>>>>

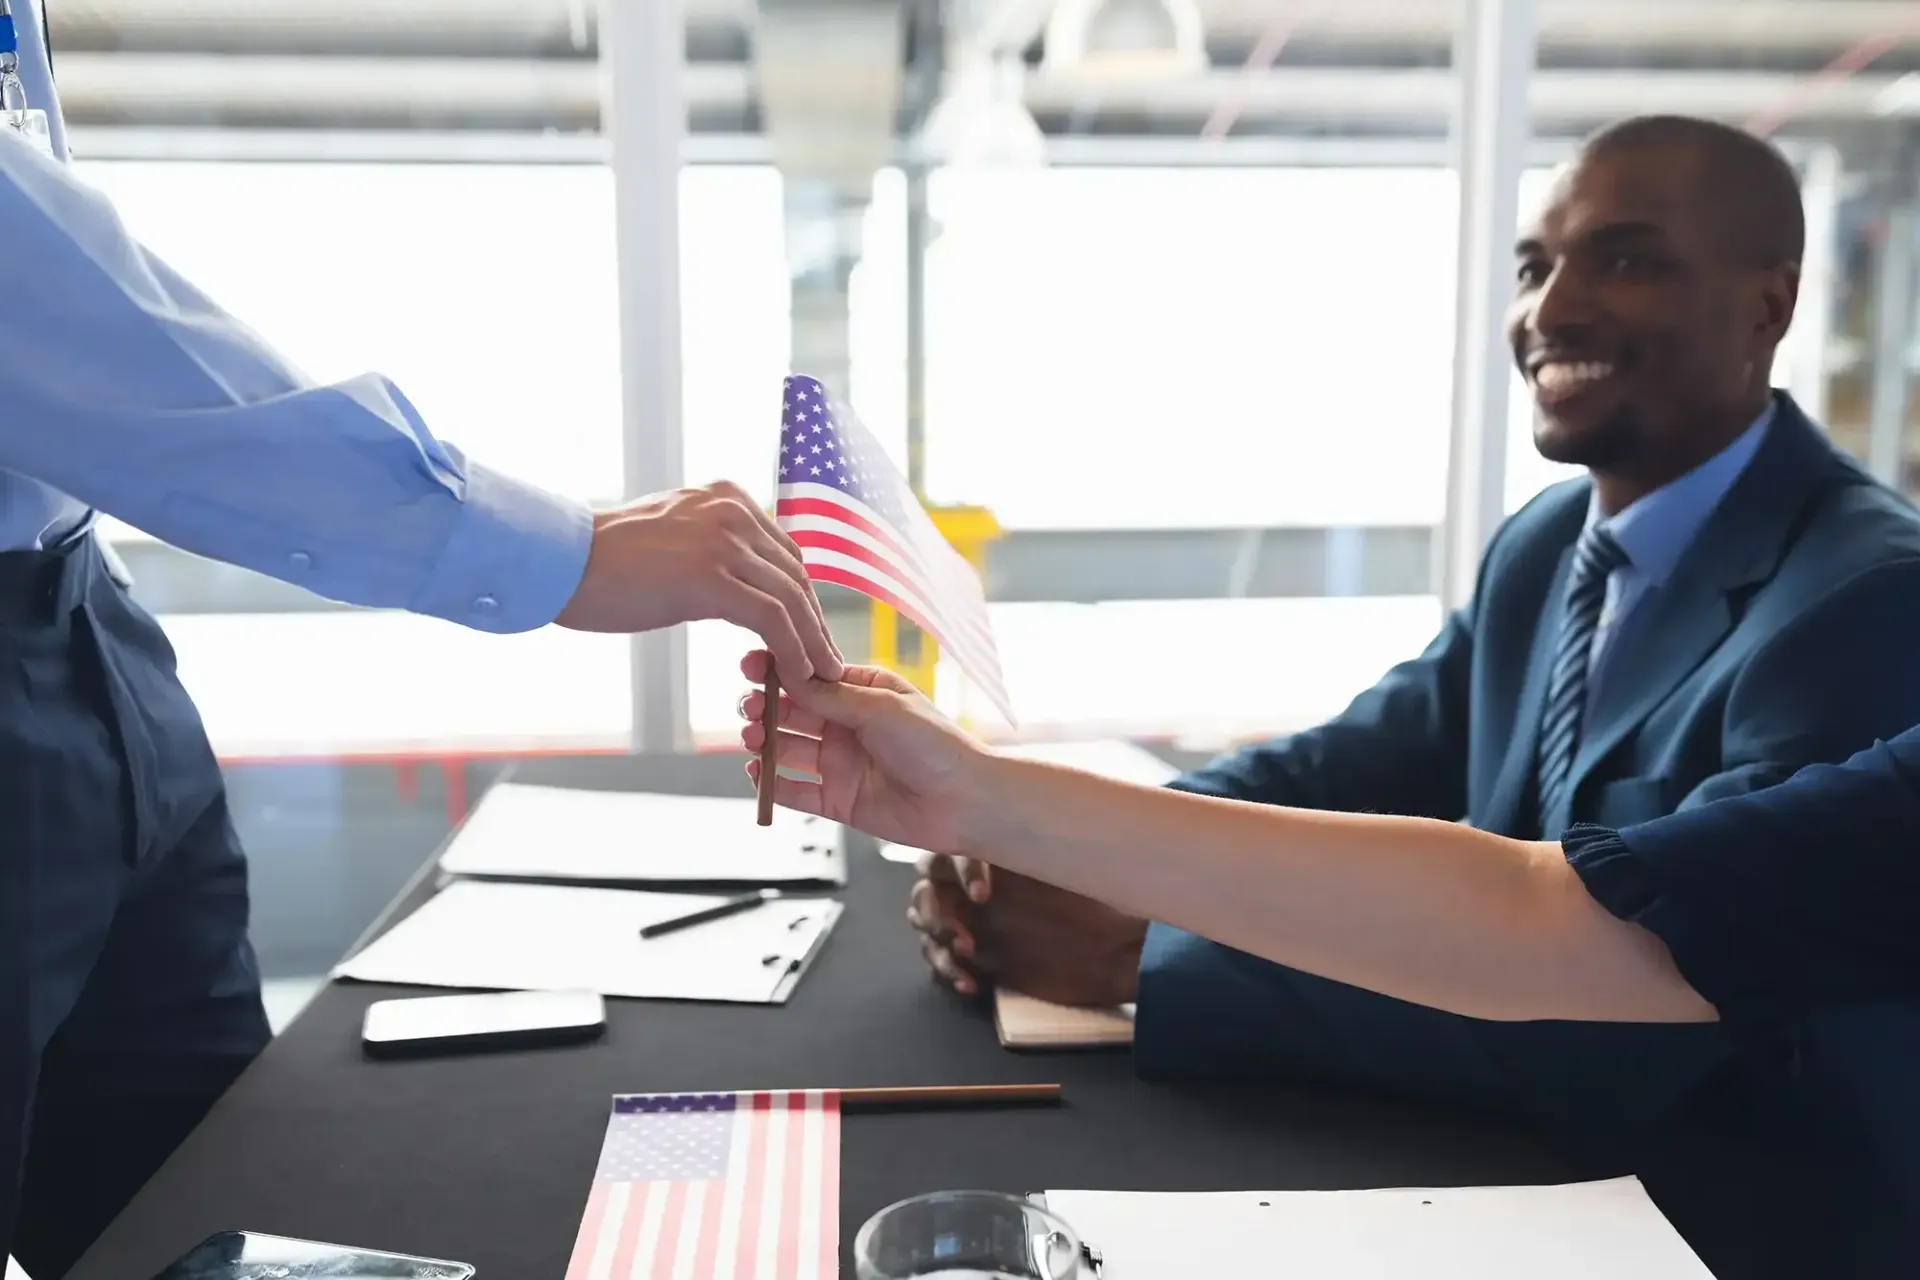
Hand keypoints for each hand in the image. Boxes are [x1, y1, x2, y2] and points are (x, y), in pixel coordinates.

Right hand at [556, 482, 842, 686]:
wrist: (558, 563)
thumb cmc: (602, 560)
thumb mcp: (671, 538)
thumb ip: (709, 548)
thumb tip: (734, 581)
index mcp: (726, 497)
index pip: (783, 551)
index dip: (802, 597)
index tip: (810, 631)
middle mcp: (733, 511)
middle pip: (795, 573)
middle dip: (814, 621)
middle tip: (825, 660)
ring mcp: (724, 541)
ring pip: (791, 597)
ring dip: (811, 642)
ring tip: (819, 678)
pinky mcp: (712, 577)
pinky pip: (772, 618)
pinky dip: (793, 649)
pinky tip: (797, 675)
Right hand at [737, 650, 982, 852]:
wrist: (963, 801)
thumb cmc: (936, 745)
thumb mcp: (881, 708)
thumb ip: (830, 697)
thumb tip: (790, 675)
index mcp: (862, 694)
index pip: (811, 678)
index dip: (780, 672)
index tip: (752, 666)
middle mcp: (848, 726)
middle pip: (793, 713)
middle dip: (766, 707)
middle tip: (749, 706)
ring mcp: (840, 763)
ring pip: (788, 749)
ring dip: (764, 742)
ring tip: (751, 738)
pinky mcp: (837, 800)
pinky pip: (795, 791)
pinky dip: (773, 783)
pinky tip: (757, 773)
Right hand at [908, 855, 1145, 1006]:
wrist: (1121, 950)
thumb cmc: (1099, 899)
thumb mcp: (1066, 864)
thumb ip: (1029, 844)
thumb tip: (1008, 811)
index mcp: (991, 856)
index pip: (951, 852)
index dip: (960, 871)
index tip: (984, 894)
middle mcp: (975, 886)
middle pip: (926, 893)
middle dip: (936, 913)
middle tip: (963, 936)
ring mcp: (974, 923)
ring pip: (927, 929)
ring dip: (938, 944)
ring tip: (966, 957)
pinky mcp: (979, 958)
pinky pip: (943, 963)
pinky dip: (949, 972)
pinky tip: (972, 984)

<<<<

What needs to be done ::
Copy out, exactly as written, the line that contains "thumb tip: (1008, 811)" along with every line that comes after it in the material above, and nothing else.

Solution to the problem ::
thumb tip: (1008, 811)
index mcp: (991, 856)
index pip: (951, 852)
index dip: (960, 871)
index tip: (984, 894)
middle mcp: (975, 886)
middle pip: (926, 893)
middle dip: (936, 913)
middle tip: (963, 936)
ring mcp: (974, 923)
ring pip: (927, 929)
ring dip: (938, 944)
ring tip: (966, 957)
pinky mcp: (979, 958)
pinky pip: (943, 963)
pinky dip: (949, 972)
pinky tip: (972, 984)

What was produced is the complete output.